Conductive Fibres Constructed on Fully Self-Healable Elastomer Fibres via an Electrospinning Approach
Abstract
Self-healing polymer recently emerged as one of the most promising fields for the development of sustainable, tough and flexible wearable optoelectronic devices. However, the development of intrinsic self-healing polymer fibres faces challenges because of fibres significant surface energy, resulting in high susceptibility to rapid intermolecular reaction. Herein, we synthesized a polypropylene glycol-based self-healing polymer with urea and urethane polar group for electrospinning.

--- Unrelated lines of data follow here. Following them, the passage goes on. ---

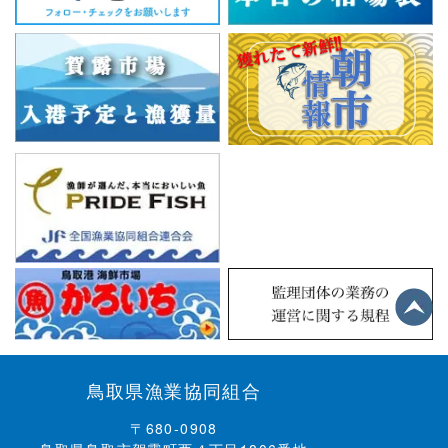
鳥取県漁業協同組合
〒680-0908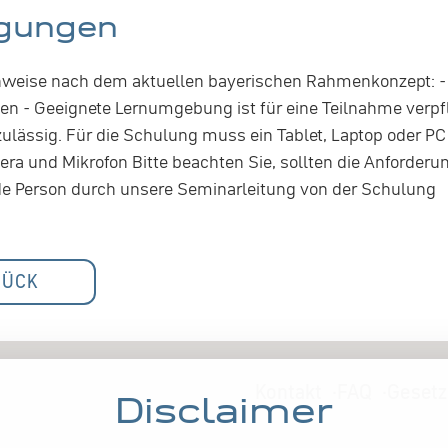
gungen
inweise nach dem aktuellen bayerischen Rahmenkonzept: - 
en - Geeignete Lernumgebung ist für eine Teilnahme verpf
lässig. Für die Schulung muss ein Tablet, Laptop oder PC
ra und Mikrofon Bitte beachten Sie, sollten die Anforderu
de Person durch unsere Seminarleitung von der Schulung
RÜCK
Kontakt
FAQ
Gesetz
Disclaimer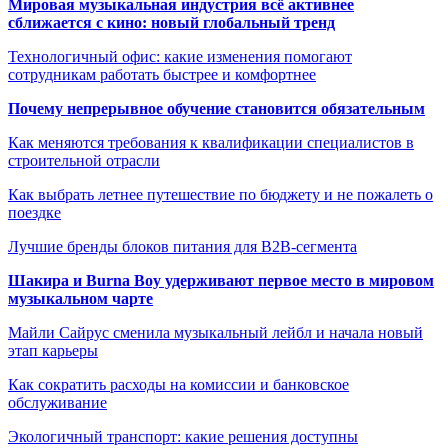
Мировая музыкальная индустрия всё активнее
сближается с кино: новый глобальный тренд
Технологичный офис: какие изменения помогают
сотрудникам работать быстрее и комфортнее
Почему непрерывное обучение становится обязательным
Как меняются требования к квалификации специалистов в
строительной отрасли
Как выбрать летнее путешествие по бюджету и не пожалеть о
поездке
Лучшие бренды блоков питания для B2B-сегмента
Шакира и Burna Boy удерживают первое место в мировом
музыкальном чарте
Майли Сайрус сменила музыкальный лейбл и начала новый
этап карьеры
Как сократить расходы на комиссии и банковское
обслуживание
Экологичный транспорт: какие решения доступны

Vis-à-vis of their thin-film counterpart, polymer chains geometrical confinement in fibres has led the material to exhibit higher stiffness while maintaining sufficient flexibility. Such characteristic endowed our self-healing fibre with mechanical toughness up to 27 ± 1.1 MJ.m-3 at a stretching rate of 100 mm.min-1, and a toughness of 27 ± 1.5 MJ.m-3 at 100 mm.min-1 after a self-healing time of 6 hours through chain relaxation and H-bond network reconstruction. As a proof-of-concept, we fabricated a fully self-healable conductive fibre, with an initial conductivity of 1.0 × 105 S.m−2 and stretchability up to 700 %. Multi-walled carbon nanotubes deposition on top of self-healing fibre enabled to sustain polymer chain flowability and sustain significant conductivity even after crack repair, which enabled integration into a capacitive sensor device.